Aquí en España el caso más reciente, y tan conmovedor de puro trivial, es Carles Puigdemont, quien habiendo accedido a la presidencia de la Generalitat de Cataluña por descarte y haberse encoñado con sueños de mayor grandeza, vaga ahora por las calles heladas de Bruselas igual que un alma en pena, sin comprender que lo que tuvo en sus manos le fue dado por arte y magia de la CUP y no supo retenerlo. Tres o cuatro años atrás nadie habría apostado un euro por su futuro político. Había llegado sin méritos a la Alcaldía de Gerona y, aparte de su ideología ciegamente independentista, poco aportaba al cargo.

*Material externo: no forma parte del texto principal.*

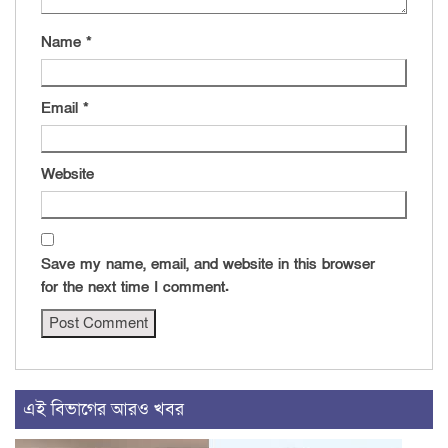
Name
*
Email
*
Website
Save my name, email, and website in this browser
for the next time I comment.
এই বিভাগের আরও খবর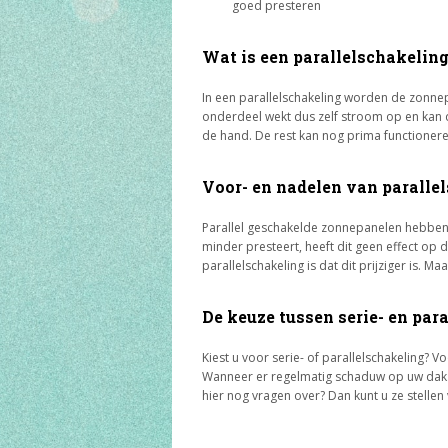
goed presteren
Wat is een parallelschakelin
In een parallelschakeling worden de zonne
onderdeel wekt dus zelf stroom op en kan d
de hand. De rest kan nog prima functionere
Voor- en nadelen van paralle
Parallel geschakelde zonnepanelen hebben 
minder presteert, heeft dit geen effect op
parallelschakeling is dat dit prijziger is. M
De keuze tussen serie- en par
Kiest u voor serie- of parallelschakeling? Vo
Wanneer er regelmatig schaduw op uw dak v
hier nog vragen over? Dan kunt u ze stellen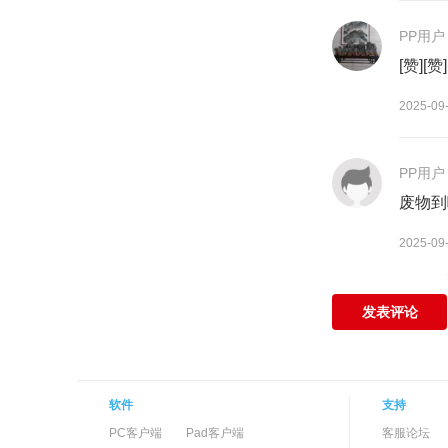
PP用户
[赞][赞]
2025-09
PP用户
废物到
2025-09
发表评论
软件
支持
PC客户端
Pad客户端
客服论坛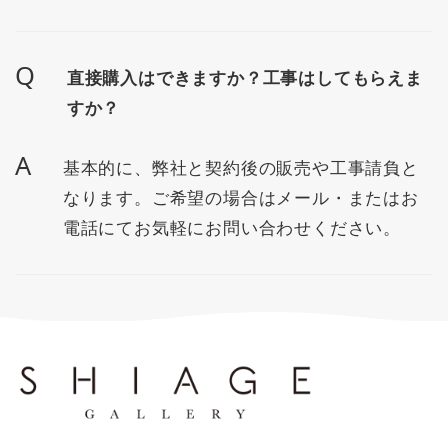
Q
直接購入はできますか？工事はしてもらえま
すか？
A
基本的に、弊社と契約後の販売や工事請負と
なります。ご希望の場合はメール・またはお
電話にてお気軽にお問い合わせください。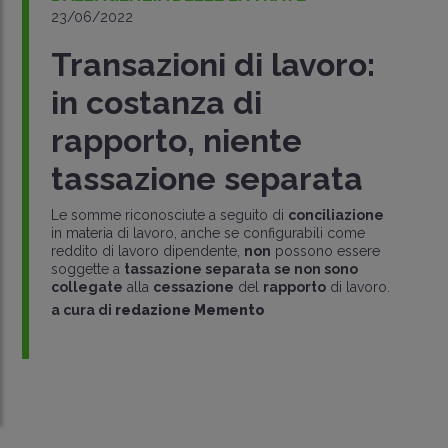
23/06/2022
Transazioni di lavoro:
in costanza di
rapporto, niente
tassazione separata
Le somme riconosciute a seguito di
conciliazione
in materia di lavoro, anche se configurabili come
reddito di lavoro dipendente,
non
possono essere
soggette a
tassazione separata
se non sono
collegate
alla
cessazione
del
rapporto
di lavoro.
a cura di
redazione Memento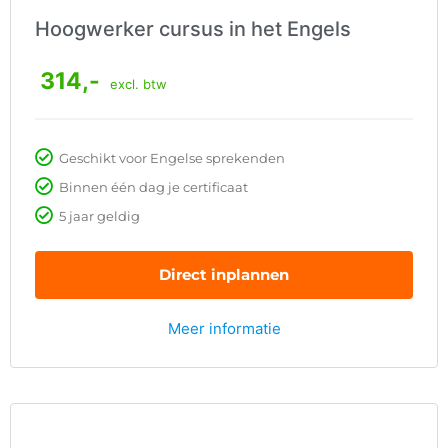
Hoogwerker cursus in het Engels
314,-
excl. btw
Geschikt voor Engelse sprekenden
Binnen één dag je certificaat
5 jaar geldig
Direct inplannen
Meer informatie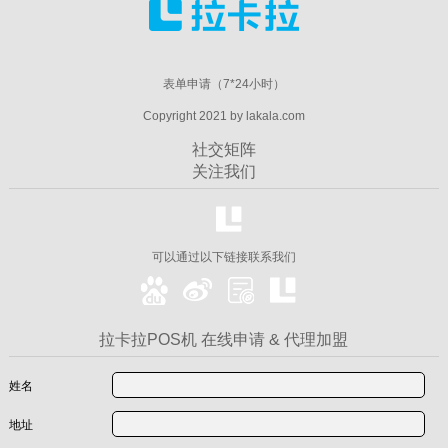
表单申请（7*24小时）
Copyright 2021 by lakala.com
社交矩阵
关注我们
可以通过以下链接联系我们
拉卡拉POS机 在线申请 & 代理加盟
姓名
地址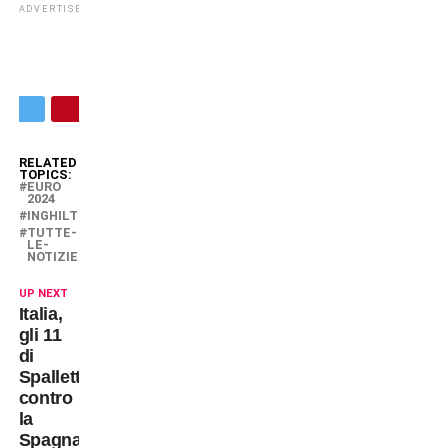
ADVERTISEMENT
RELATED
TOPICS:
EURO
2024
INGHILTERRA
TUTTE-
LE-
NOTIZIE
UP NEXT
Italia,
gli 11
di
Spalletti
contro
la
Spagna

Pero los antisistema de la CUP, que en condiciones normales usufructuarían de la libertad política que les vino dada sin mayores potestades, por una de esas casualidades que se dan en la política, se convirtieron en los cancerberos de la mayoría parlamentaria, doblaron el pulso a las pretensiones de Artur Mas a perpetuarse en la Generalitat, y facilitaron que una persona sin más imagen que la de su pelambrera, pero de ambiciones insospechadas y escasa capacidad de eclipsar a ninguna estrella mediática, asumiera la sucesión.

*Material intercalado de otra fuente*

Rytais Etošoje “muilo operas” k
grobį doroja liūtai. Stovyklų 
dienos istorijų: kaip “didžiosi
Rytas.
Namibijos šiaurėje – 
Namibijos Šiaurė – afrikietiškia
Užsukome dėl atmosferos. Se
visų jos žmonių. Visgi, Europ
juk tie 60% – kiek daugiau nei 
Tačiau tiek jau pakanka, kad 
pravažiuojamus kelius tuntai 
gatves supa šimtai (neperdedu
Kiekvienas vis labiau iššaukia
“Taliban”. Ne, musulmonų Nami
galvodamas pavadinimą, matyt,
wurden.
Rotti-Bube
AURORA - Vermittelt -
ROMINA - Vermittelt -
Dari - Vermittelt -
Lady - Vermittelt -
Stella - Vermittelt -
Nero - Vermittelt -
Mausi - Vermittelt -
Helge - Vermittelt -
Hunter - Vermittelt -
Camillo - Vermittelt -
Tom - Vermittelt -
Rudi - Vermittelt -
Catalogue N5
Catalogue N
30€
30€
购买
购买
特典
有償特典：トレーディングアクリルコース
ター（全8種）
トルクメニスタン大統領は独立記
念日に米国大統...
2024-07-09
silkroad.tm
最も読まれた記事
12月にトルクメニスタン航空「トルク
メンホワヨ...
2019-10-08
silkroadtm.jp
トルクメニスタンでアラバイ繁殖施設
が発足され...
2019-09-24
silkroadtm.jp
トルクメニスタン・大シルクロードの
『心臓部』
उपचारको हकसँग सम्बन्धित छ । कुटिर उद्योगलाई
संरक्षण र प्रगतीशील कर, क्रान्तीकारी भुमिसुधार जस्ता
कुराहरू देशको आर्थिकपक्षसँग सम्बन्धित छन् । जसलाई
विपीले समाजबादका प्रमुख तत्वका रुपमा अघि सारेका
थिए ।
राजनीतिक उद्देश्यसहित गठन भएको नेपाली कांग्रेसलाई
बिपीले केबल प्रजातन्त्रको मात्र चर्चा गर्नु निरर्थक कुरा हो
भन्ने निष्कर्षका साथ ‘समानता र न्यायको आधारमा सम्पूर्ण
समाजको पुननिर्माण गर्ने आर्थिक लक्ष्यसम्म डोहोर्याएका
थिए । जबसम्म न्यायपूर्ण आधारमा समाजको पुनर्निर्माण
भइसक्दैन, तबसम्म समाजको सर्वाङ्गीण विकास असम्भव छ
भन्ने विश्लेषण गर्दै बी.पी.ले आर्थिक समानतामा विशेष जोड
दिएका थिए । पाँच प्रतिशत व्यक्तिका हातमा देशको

Puigdemont accedió al poder en préstamo, pero además de ejercerlo a trompicones, sin inteligencia, ni pragmatismo ni perspicacia, enseguida empezó a gustarle. Se olvidó rápido de que no repetiría en las elecciones y cuando sus errores reiterados le enfrentaron con la realidad, que no sería otra que la cárcel, optó por ponerse cobardemente a cubierto y pasar a ejercer el papel de víctima prófuga, sin saber exactamente a dónde puede llegar y predestinado por lo tanto a no llegar a ninguna parte. Parece no ser consciente de que sus opciones no tienen más que una alternativa incierta.
Quiere volver, sueña con volver al punto de partida, al puesto de president que no supo desempeñar, que deterioró y desprestigió. Y para ello, además de tener que cumplir antes el requisito de rendir cuentas a la Justicia, la realidad es que en el fondo y buena parte de la superficie los que antes le aplaudían entre esteladadas, ahora prefieren verle lejos y se sienten satisfechos, por mucho que lo nieguen y disimulen, de que el Estado se encargue de ahuyentarle de sus ambiciones.